*** Opening of Document extract ***
Lockless patterns: relaxed access and partial memory barriers

Memory barriers are an old acquaintance for some Linux kernel programmers. The first document vaguely resembling a specification of what one could expect from concurrent accesses to data in the kernel is, in fact, called memory-barriers.txt. That document describes many kinds of memory barriers, along with the expectations that Linux has concerning the properties of data and control dependencies. It also describes "memory-barrier pairing"; this could be seen as a cousin of release-acquire pairing, in that it also helps creating cross-thread happens before edges.

This article will not go into the same excruciating detail as memory-barriers.txt. Instead, we'll look at how barriers compare with the acquire and release model and how they simplify or enable the implementation of the seqcount primitive. Nevertheless, one article will not be enough to cover even the most common memory-barrier patterns, so full memory barriers will have to wait for the next installment.
*** Close of Document extract ***
*** Opening of Entries shown ***
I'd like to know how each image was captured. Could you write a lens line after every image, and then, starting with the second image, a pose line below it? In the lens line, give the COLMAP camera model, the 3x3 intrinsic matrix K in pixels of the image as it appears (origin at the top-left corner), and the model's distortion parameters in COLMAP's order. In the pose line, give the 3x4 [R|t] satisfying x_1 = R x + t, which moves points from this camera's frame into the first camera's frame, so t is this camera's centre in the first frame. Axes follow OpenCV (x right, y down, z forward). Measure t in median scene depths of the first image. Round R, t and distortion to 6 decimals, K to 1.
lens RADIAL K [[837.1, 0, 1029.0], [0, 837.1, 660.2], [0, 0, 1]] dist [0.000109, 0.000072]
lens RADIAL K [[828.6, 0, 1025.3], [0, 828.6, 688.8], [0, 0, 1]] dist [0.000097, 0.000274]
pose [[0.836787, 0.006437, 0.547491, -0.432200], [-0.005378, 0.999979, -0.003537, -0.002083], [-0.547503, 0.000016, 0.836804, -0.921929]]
*** Close of Entries shown ***
*** Opening of Entries shown ***
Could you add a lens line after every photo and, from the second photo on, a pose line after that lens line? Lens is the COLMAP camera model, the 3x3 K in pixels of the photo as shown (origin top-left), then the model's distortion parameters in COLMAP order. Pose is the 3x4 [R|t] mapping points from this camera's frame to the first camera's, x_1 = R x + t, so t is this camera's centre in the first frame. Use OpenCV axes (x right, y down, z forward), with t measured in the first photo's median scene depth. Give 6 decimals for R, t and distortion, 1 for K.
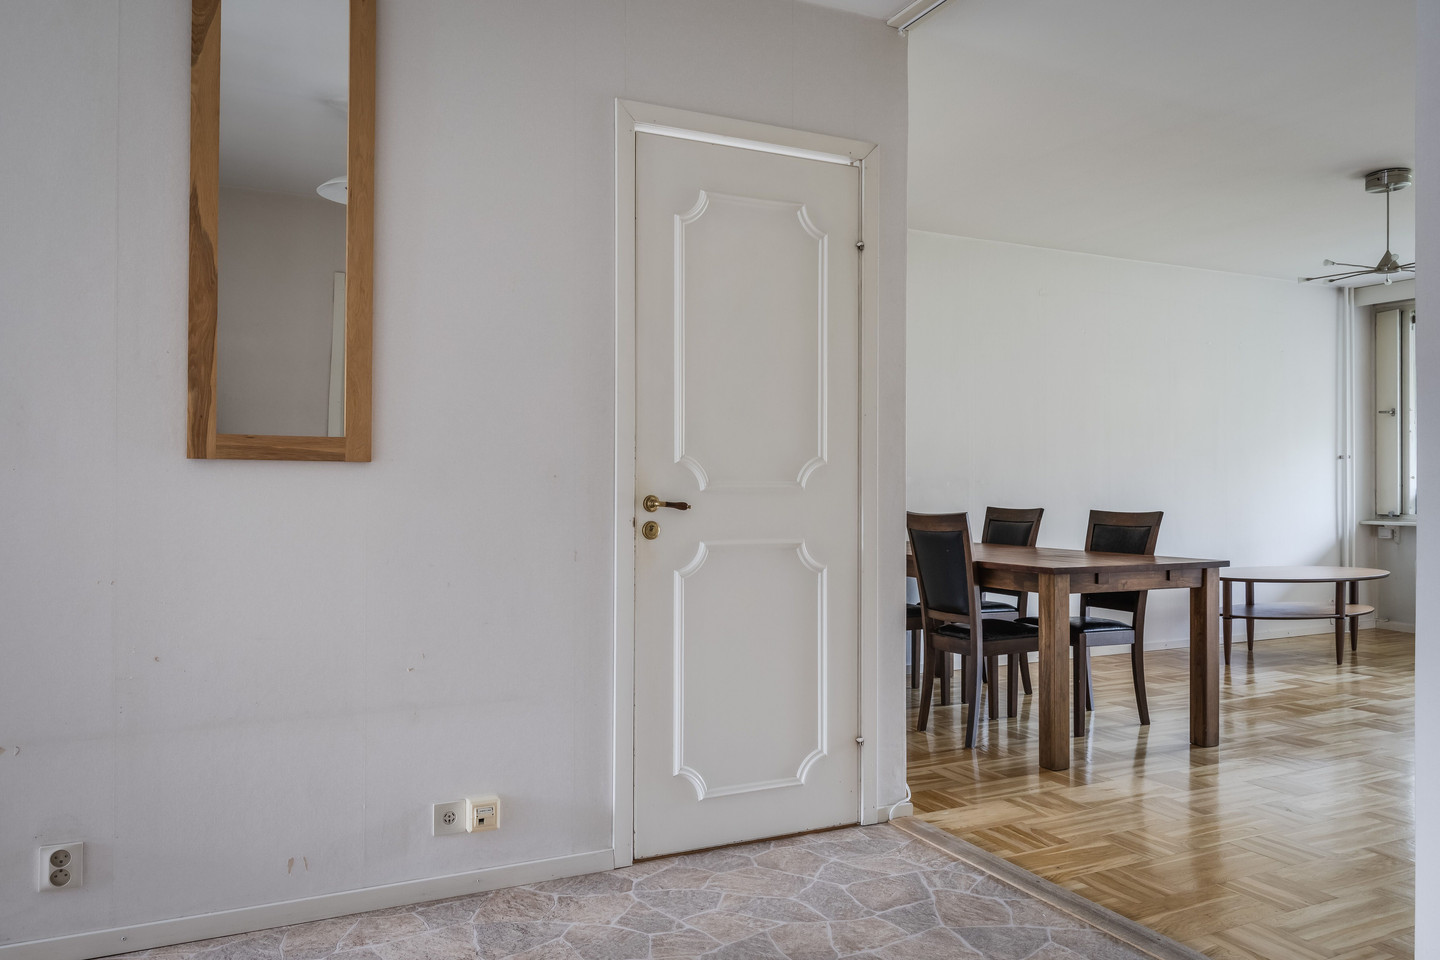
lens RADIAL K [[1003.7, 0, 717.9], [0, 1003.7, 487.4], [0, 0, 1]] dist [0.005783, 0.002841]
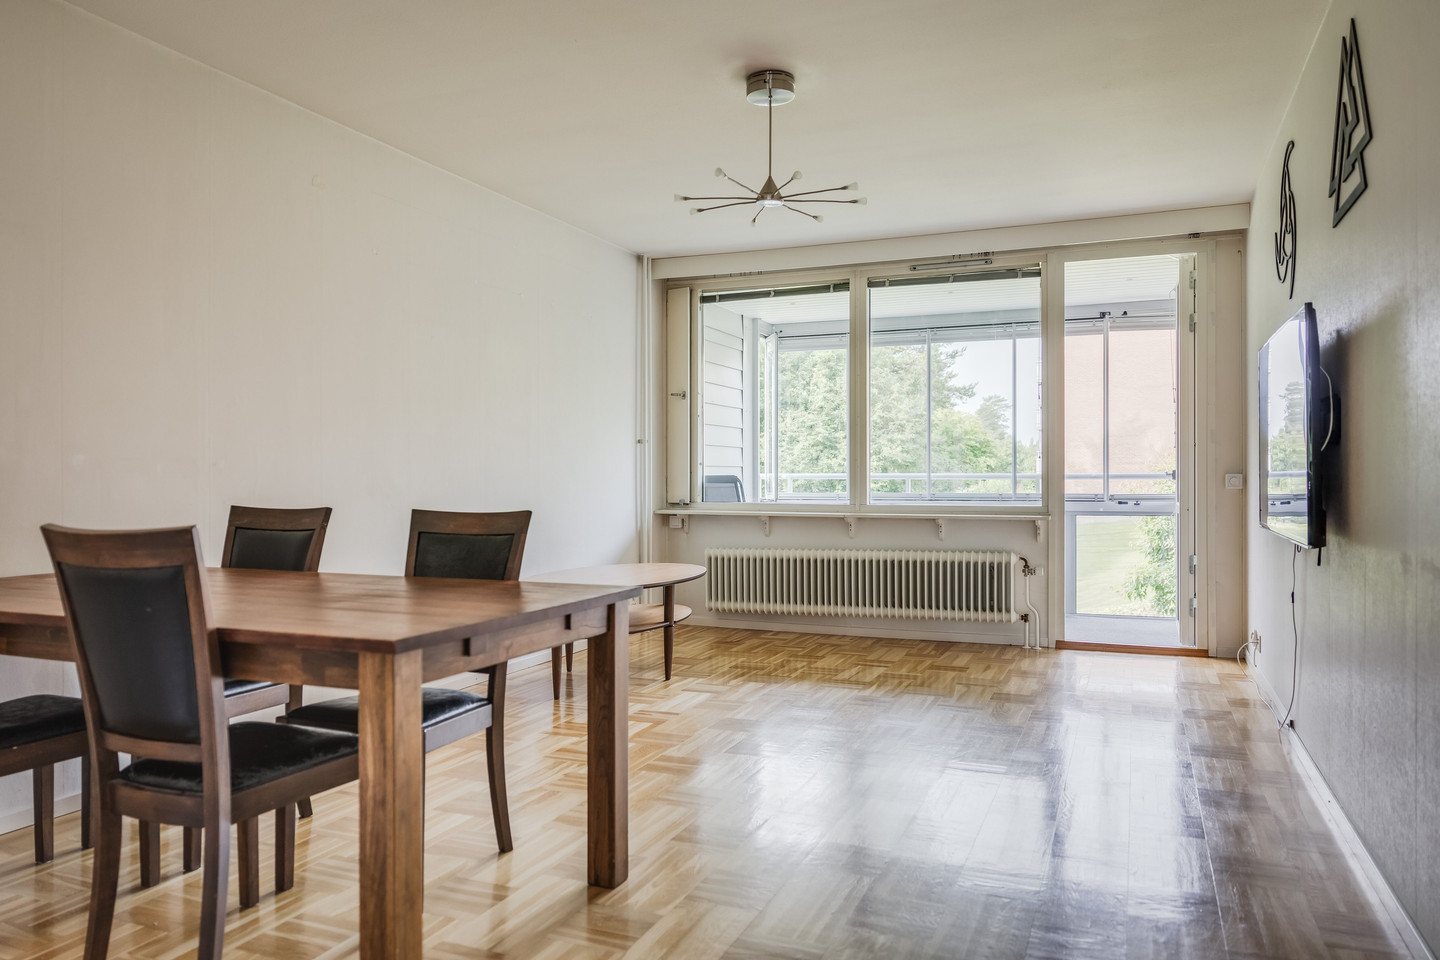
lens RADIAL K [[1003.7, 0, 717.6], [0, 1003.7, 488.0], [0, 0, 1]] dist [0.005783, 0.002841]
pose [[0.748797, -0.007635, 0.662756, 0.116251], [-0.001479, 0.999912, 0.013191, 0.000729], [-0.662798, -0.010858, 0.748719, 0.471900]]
*** Close of Entries shown ***
*** Opening of Entries shown ***
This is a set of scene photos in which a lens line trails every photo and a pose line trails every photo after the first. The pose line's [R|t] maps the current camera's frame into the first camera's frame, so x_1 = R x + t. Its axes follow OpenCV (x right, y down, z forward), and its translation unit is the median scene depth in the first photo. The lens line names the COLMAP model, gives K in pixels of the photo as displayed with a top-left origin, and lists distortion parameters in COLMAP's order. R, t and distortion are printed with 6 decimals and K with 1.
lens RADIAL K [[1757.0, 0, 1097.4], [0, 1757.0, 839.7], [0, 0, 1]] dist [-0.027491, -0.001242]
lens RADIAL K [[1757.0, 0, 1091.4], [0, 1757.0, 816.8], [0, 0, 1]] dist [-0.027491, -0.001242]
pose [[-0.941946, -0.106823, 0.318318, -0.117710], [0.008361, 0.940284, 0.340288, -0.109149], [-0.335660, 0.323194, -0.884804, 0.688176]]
*** Close of Entries shown ***
• [Work task]: In the lockless patterns article, swap "cousin" for "relative" in the passage from "Memory barriers are" to "happens before edges.", and write out that passage with the change.

• [Exercise output]:
Memory barriers are an old acquaintance for some Linux kernel programmers. The first document vaguely resembling a specification of what one could expect from concurrent accesses to data in the kernel is, in fact, called memory-barriers.txt. That document describes many kinds of memory barriers, along with the expectations that Linux has concerning the properties of data and control dependencies. It also describes "memory-barrier pairing"; this could be seen as a relative of release-acquire pairing, in that it also helps creating cross-thread happens before edges.